Today, King Carlos III, Emperor Naruhito or Queen Margarita II they cannot even intervene directly in the internal affairs of the humblest municipality in their respective domains without running the risk of unleashing a scandal of proportions. As constitutional monarchs, it is mandatory for them to stay above political disputes, as Elizabeth did throughout her seventy-year reign. At best, they can afford a smile of approval or a brief sneer, but it would be dangerous for them to take an explicit stance. Carlos III, who, when he was heir to the throne, gave his opinion with conspicuous forcefulness on environmental issues, it will not be easy for him to hide his feelings, but unless he manages to do so, he will soon find himself in difficulties.

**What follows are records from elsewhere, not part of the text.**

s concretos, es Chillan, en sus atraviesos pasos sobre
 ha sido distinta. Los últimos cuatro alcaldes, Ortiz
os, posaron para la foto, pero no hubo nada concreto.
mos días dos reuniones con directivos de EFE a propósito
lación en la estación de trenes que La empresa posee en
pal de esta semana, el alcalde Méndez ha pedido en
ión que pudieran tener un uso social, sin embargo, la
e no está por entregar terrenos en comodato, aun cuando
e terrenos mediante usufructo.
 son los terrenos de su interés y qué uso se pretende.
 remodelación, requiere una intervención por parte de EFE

The fact that a modern king – that is, a constitutional one – necessarily has to stay above partisan competition is what allows him to serve as a pledge of unity. This is a role that many politicians aspire to play, but because theirs is an activity that is inherently divisive, attempts to do so often fail or, worse, threaten to lead to a tyranny in which dissent is seen as Synonym of betrayal Instead, a monarch, whose role is more priestly than political, can focus on what is theoretically common to those who make up the community of which he is the symbolic chief. This is what Elizabeth II did so successfully, but many Britons fear that in the coming months, when social tensions are expected to worsen as a result of a ferocious energy crisis combined with an inflation rate that is alarming according to local guidelines, Charles III turns out to be unable to emulate his mother.
In the United Kingdom and other countries with similar traditions, all politicians and officials are forced to treat the monarch with enormous respect, paying homage to him in rites that were formalized in a dim past. Although they know they are more powerful and, often, much more important than their interlocutor, the ceremonial meetings that take place serve to remind them that the royal house represents something that is less temporary than the political situation at hand. The result is that, in constitutional monarchies, politicians tend to be more humble and more aware of their own limitations, which makes them less likely to indulge in self-centered fantasies than their counterparts in supposedly more democratic societies.
In addition to forcing politicians to moderate their ambitions or, at least, to think more about how to solve the specific problems that have arisen than about creating myths or “stories” in which they will play a starring role, by its existence a monarchy underlines that a national or, in the case of the British, a multinational community, is a collective project that began long ago and, it is hoped, will continue into the future. In a period that is as forgetful as the one we are living through, one in which, for many, what happened just fifty years ago, let alone previous times, lacks any meaning, recovering the historical sense is urgent. It is especially so in the United States, where groups of “progressive” fanatics are proliferating who have managed to convince themselves that almost everything done so far must be repudiated, because it was the work of white racists, and start again.